Ese juramento fue una verdadera traba para los negociadores demócratas y también para el líder de la Cámara Baja, el republicano Boehner, segundo de 12 hermanos y primero con título universitario de una familia católica de Reading, Ohio, constitucionalmente el tercero en la escala sucesoria, detrás de Obama y Joe Biden. Para muchos, Boehner fue uno de los perdedores de la contienda, porque no supo liderar una posición uniforme de los miembros del Partido del Elefante, como se conoce al Republicano. Porque mientras avanzaba el cierre y se acercaba el día del default, era cada día más evidente que muchos en el viejo partido se deban cuenta de que iban a una derrota ante la opinión pública y querían aceptar las condiciones de Obama.
De hecho, según encuestas publicadas por The Washington Post y ABC News, el 74% de los ciudadanos rechazaba la postura intransigente de los republicanos, mientras que un 61% culpaba de terquedad a los demócratas y 53% al propio Obama. A nivel nacional, en tanto, de acuerdo a un sondeo de Pew Research Center, casi la mitad de la población tenía una opinión desfavorable del Tea Party y solo un 30% mostraba aprobación con el ala más derechista de la oposición. Sin embargo hay un dato a tener en cuenta: los representantes tienen que renovar su banca cada dos años y se deben mucho más a su público local. Y allí, en sus distritos, el 60% de sus votantes apoya su radicalidad política.

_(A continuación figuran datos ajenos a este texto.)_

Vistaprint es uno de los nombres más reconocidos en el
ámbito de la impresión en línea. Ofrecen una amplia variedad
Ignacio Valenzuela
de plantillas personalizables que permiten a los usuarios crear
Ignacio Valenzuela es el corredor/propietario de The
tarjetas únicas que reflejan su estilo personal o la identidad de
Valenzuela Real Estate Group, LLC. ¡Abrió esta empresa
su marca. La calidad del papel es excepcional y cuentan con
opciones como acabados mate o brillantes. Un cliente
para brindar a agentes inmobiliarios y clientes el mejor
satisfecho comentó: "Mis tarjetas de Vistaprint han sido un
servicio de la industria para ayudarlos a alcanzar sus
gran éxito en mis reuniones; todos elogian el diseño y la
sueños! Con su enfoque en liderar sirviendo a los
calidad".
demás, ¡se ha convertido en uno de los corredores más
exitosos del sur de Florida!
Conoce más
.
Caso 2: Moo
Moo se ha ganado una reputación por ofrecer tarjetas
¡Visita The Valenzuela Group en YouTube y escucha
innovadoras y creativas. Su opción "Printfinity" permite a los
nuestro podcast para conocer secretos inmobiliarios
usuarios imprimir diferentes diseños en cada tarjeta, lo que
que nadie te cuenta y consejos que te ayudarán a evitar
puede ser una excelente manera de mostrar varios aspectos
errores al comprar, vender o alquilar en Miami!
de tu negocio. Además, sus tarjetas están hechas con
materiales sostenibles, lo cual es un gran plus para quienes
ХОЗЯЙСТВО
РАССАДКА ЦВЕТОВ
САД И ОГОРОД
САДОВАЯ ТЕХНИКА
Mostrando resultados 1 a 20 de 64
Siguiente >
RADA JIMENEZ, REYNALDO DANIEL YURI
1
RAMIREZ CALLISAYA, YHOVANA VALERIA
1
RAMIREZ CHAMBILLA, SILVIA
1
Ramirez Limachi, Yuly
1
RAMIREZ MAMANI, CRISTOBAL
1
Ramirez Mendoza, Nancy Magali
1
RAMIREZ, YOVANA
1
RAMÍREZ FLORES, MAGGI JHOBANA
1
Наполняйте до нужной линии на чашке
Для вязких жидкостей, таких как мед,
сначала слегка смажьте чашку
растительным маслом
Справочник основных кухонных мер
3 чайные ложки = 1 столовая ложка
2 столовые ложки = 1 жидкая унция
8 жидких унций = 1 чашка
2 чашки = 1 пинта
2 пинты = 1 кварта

No hay registro de qué ganó o qué perdió el inefable Ted Cruz, el representante ultramontano de Texas que saltó a la fama con un discurso de 21 horas como parte de una estrategia para impedir que se votara una ley provisional de gastos. A Cruz lo terminaron denostando sus propios correligionarios y hasta el no menos «estricto» Norquist consideró que «era muy posible que demoráramos la implementación de Obamacare durante un año, hasta que Cruz llegó y se estrelló e incendió».
El que sí parece haber ganado en todos los terrenos fue Obama, que ahora se animó a ir por más y apura la aprobación de una ley migratoria, otra de sus promesas electorales de 2008. «No permitamos que este problema siga pudriéndose otros dos o tres años. Esto puede y debería hacerse antes del fin de este año», insistió. No se olvidó de azuzar con que «el pueblo estadounidense está completamente hastiado de Washington».

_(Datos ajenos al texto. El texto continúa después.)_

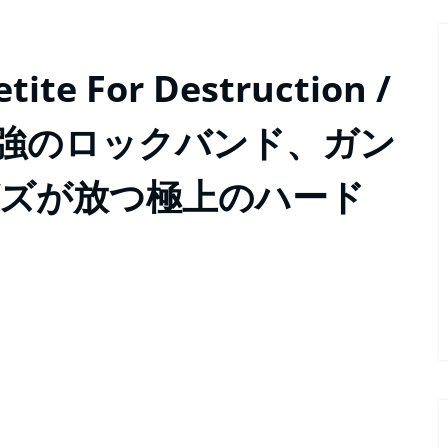
 For Destruction /
es』最強のロックバンド、ガン
ズが放つ極上のハード
0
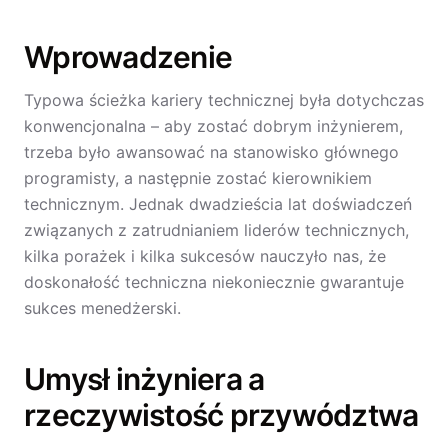
Wprowadzenie
Typowa ścieżka kariery technicznej była dotychczas
konwencjonalna – aby zostać dobrym inżynierem,
trzeba było awansować na stanowisko głównego
programisty, a następnie zostać kierownikiem
technicznym. Jednak dwadzieścia lat doświadczeń
związanych z zatrudnianiem liderów technicznych,
kilka porażek i kilka sukcesów nauczyło nas, że
doskonałość techniczna niekoniecznie gwarantuje
sukces menedżerski.
Umysł inżyniera a
rzeczywistość przywództwa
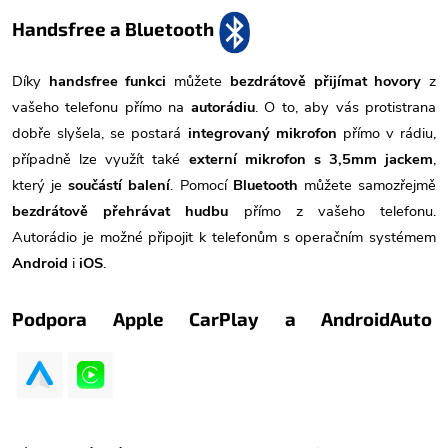
Handsfree a Bluetooth
Díky
handsfree funkci
můžete
bezdrátově přijímat hovory
z
vašeho telefonu přímo na
autorádiu
. O to, aby vás protistrana
dobře slyšela, se postará
integrovaný mikrofon
přímo v rádiu,
případně lze využít také
externí mikrofon s 3,5mm jackem
,
který je
součástí balení
. Pomocí
Bluetooth
můžete samozřejmě
bezdrátově přehrávat hudbu
přímo z vašeho telefonu.
Autorádio je možné připojit k telefonům s operačním systémem
Android
i
iOS
.
Podpora Apple CarPlay a AndroidAuto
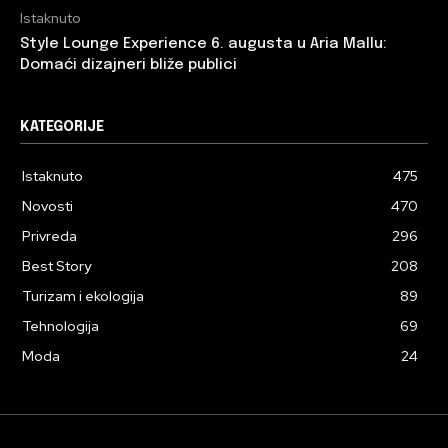
Istaknuto
Style Lounge Experience 6. augusta u Aria Mallu:
Domaći dizajneri bliže publici
KATEGORIJE
Istaknuto
475
Novosti
470
Privreda
296
Best Story
208
Turizam i ekologija
89
Tehnologija
69
Moda
24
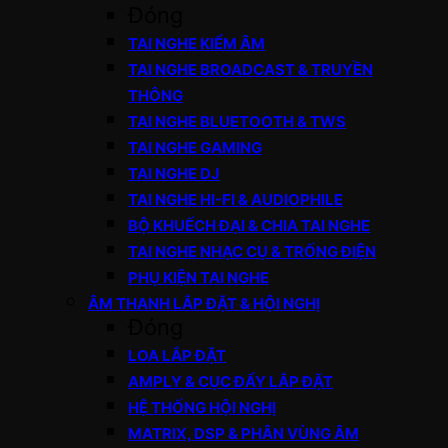
Đóng
TAI NGHE KIỂM ÂM
TAI NGHE BROADCAST & TRUYỀN
THÔNG
TAI NGHE BLUETOOTH & TWS
TAI NGHE GAMING
TAI NGHE DJ
TAI NGHE HI-FI & AUDIOPHILE
BỘ KHUẾCH ĐẠI & CHIA TAI NGHE
TAI NGHE NHẠC CỤ & TRỐNG ĐIỆN
PHỤ KIỆN TAI NGHE
ÂM THANH LẮP ĐẶT & HỘI NGHỊ
Đóng
LOA LẮP ĐẶT
AMPLY & CỤC ĐẨY LẮP ĐẶT
HỆ THỐNG HỘI NGHỊ
MATRIX, DSP & PHÂN VÙNG ÂM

Ahora le esperan tres meses fatales. No es previsible que Tea Party renuncie a sus «principios», y el escuálido acuerdo sólo pateó la pelota extendiendo el presupuesto hasta el 15 de enero y ampliando el límite de la deuda hasta el 7 de febrero, cuando volverá a tensarse la cuerda. Lo que ocurra entonces tendrá relación con el debate que se produzca en la sociedad. Se sabe que el plan de salud generará fortunas a empresas de prepago por la incorporación de esos millones de estadounidenses que estaban sin cobertura.
El problema es si ese interés será más determinante que la estrategia de dominación que subyace en el proyecto de frenar la normativa. Lo que equivale a preguntarse si Obama, con sus falencias y debilidades, logrará imponer otro paradigma y construir un nuevo consenso en Washington, como viene prometiendo desde que asumió.